*** Opening Recorded data ***

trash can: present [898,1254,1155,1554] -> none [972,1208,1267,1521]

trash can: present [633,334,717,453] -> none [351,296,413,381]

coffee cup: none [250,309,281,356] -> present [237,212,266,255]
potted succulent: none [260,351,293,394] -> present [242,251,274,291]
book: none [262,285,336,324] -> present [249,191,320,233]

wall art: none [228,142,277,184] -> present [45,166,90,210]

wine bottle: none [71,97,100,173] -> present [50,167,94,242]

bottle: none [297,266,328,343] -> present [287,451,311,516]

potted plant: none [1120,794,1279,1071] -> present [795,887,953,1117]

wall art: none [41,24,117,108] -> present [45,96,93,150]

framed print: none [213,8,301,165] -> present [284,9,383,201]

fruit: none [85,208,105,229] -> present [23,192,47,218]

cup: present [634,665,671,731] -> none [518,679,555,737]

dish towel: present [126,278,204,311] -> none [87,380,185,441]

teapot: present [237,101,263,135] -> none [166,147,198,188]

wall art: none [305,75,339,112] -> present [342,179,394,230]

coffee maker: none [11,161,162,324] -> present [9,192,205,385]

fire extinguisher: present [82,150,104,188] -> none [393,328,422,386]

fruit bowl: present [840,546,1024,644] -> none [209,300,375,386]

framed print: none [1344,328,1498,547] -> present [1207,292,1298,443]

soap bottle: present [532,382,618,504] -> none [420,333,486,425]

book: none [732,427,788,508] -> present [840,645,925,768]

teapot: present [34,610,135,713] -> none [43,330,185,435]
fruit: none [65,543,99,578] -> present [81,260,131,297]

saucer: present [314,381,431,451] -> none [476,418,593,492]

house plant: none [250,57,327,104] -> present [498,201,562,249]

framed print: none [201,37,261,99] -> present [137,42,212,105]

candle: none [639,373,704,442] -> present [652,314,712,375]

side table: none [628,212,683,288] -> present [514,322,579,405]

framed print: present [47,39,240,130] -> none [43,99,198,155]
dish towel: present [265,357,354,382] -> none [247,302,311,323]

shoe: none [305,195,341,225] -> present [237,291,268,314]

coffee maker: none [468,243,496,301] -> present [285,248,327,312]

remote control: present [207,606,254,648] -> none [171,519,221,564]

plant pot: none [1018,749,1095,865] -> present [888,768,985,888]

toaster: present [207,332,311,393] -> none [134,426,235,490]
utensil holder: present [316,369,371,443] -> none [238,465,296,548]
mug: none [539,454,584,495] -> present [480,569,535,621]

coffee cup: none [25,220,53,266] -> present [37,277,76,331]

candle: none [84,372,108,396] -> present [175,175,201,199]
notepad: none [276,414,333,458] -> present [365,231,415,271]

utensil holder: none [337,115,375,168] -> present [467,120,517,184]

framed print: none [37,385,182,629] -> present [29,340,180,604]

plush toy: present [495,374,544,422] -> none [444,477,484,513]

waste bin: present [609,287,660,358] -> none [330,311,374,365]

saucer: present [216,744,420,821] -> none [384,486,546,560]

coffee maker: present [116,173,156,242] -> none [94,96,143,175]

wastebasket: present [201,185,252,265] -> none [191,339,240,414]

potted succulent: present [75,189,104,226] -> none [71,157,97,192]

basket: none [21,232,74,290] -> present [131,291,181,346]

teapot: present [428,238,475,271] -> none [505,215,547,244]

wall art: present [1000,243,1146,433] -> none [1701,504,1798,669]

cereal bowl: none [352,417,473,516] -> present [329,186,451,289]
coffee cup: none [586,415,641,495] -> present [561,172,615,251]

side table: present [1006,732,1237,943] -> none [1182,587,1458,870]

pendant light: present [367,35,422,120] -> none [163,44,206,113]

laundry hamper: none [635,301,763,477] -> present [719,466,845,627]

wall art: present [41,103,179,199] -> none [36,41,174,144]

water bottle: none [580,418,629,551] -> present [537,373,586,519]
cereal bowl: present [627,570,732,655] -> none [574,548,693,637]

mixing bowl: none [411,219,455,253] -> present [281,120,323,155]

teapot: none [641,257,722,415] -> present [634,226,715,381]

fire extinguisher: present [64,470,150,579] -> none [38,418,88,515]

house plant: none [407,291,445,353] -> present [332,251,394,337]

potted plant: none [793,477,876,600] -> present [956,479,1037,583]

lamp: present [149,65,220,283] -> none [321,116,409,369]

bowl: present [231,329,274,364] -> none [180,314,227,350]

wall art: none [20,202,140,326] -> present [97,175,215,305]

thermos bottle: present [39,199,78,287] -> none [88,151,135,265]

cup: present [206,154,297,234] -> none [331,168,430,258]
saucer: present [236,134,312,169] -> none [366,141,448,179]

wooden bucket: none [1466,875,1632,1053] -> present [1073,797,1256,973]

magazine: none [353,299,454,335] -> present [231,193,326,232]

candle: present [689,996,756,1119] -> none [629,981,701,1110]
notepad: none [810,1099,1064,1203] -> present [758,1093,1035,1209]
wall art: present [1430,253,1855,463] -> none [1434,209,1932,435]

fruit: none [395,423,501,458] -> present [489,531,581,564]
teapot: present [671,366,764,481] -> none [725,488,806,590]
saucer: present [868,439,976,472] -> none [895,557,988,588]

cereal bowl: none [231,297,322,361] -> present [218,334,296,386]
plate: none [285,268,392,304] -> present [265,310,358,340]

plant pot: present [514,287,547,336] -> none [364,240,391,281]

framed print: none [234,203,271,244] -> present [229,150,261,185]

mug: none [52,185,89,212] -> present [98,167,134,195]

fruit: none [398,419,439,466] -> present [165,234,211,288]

*** Closing Recorded data ***

(Task to complete):
Go through the entries above and report every line in which the word "side" appears.

(Task output):
side table: none [628,212,683,288] -> present [514,322,579,405]
side table: present [1006,732,1237,943] -> none [1182,587,1458,870]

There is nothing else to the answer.